> [Short exercise] Pull out each line in the records below that contains the string "construction".

> [Saved entries]
↓↓↓

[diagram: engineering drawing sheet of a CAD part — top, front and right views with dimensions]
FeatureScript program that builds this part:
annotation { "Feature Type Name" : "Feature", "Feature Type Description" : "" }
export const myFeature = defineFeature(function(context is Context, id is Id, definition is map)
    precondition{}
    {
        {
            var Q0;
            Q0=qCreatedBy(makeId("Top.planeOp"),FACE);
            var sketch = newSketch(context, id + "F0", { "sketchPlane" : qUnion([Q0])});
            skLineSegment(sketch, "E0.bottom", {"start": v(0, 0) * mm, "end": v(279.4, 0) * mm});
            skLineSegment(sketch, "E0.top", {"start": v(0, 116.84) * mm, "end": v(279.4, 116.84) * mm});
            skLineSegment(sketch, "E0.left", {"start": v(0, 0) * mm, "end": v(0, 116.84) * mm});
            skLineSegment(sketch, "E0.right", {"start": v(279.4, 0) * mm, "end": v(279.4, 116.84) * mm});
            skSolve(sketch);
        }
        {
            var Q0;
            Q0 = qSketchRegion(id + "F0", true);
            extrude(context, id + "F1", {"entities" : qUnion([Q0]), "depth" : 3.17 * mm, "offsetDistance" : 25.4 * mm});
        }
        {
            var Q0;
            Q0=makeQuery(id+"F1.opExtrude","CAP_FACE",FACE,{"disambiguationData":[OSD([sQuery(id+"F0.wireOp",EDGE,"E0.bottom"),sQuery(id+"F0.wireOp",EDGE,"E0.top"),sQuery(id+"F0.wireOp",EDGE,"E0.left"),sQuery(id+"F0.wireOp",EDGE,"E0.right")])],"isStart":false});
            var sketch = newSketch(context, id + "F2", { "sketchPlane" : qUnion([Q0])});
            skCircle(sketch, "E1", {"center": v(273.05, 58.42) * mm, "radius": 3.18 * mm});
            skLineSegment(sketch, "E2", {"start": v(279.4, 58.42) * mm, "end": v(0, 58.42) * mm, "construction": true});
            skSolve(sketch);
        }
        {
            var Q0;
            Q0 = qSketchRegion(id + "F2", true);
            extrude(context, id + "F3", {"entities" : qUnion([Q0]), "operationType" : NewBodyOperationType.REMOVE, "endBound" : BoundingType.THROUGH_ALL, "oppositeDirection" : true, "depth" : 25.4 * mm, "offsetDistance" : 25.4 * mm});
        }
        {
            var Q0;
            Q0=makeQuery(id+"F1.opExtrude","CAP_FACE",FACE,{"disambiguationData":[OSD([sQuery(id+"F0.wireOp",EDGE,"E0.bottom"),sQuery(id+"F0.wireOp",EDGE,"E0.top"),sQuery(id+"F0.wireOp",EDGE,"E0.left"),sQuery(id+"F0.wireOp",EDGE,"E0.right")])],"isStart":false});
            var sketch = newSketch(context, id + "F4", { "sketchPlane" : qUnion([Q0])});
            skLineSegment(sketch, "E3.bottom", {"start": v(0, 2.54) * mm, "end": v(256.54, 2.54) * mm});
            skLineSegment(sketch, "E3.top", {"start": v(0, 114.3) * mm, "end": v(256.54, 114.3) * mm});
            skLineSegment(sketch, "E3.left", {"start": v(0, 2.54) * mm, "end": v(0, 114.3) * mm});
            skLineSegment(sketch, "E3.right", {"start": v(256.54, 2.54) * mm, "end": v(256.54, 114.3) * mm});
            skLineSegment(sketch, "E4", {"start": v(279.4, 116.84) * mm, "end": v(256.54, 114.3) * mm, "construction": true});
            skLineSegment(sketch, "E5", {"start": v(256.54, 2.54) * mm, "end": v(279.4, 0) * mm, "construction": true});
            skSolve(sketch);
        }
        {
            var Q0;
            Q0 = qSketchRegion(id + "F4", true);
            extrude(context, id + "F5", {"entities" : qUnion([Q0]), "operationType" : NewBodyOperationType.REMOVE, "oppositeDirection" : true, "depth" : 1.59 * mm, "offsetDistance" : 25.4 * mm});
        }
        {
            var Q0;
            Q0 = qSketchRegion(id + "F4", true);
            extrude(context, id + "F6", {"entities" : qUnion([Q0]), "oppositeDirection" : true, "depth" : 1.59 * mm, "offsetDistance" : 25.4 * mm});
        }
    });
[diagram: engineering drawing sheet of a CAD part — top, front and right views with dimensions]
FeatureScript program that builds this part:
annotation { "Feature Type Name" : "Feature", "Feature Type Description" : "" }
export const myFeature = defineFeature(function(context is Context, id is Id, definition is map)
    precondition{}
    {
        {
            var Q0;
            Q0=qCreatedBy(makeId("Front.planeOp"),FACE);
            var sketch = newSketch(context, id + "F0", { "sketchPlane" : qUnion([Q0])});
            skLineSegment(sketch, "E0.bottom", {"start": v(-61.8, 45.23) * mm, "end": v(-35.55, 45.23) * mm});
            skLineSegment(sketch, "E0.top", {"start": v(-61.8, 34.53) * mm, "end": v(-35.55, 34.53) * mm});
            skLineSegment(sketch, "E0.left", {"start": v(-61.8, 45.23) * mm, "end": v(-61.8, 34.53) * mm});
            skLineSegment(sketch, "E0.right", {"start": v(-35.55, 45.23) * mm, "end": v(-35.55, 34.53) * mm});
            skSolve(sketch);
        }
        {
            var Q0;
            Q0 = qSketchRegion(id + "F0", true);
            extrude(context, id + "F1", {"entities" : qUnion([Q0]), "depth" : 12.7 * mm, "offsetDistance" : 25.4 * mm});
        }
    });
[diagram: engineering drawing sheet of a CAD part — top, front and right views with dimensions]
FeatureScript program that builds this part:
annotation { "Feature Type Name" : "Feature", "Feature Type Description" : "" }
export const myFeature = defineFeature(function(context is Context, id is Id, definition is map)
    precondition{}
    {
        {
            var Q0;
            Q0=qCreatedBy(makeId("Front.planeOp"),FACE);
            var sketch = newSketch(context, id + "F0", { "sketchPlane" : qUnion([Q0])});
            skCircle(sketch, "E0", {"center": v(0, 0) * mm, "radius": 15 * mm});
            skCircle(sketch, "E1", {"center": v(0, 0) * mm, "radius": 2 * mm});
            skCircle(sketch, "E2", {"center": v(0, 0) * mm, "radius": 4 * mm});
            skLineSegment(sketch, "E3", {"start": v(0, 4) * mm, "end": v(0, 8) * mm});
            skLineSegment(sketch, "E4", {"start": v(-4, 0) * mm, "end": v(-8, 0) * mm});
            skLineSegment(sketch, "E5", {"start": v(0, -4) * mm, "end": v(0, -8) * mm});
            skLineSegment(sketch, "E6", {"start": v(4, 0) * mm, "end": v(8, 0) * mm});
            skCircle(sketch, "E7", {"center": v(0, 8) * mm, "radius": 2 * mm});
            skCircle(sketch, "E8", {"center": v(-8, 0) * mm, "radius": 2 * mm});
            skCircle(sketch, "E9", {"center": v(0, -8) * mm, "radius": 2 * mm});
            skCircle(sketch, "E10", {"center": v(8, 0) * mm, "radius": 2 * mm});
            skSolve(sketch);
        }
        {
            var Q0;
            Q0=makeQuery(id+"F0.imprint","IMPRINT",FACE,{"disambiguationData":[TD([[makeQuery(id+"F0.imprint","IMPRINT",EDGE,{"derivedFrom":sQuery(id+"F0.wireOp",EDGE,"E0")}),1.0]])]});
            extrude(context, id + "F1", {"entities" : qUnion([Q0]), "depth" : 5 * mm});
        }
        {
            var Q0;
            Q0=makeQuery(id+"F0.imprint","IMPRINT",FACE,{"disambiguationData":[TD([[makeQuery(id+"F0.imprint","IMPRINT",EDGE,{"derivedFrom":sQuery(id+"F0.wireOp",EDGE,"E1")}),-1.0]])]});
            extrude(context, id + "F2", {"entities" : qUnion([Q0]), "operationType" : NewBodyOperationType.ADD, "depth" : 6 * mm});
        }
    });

↑↑↑

> [Written response]
            skLineSegment(sketch, "E2", {"start": v(279.4, 58.42) * mm, "end": v(0, 58.42) * mm, "construction": true});
            skLineSegment(sketch, "E4", {"start": v(279.4, 116.84) * mm, "end": v(256.54, 114.3) * mm, "construction": true});
            skLineSegment(sketch, "E5", {"start": v(256.54, 2.54) * mm, "end": v(279.4, 0) * mm, "construction": true});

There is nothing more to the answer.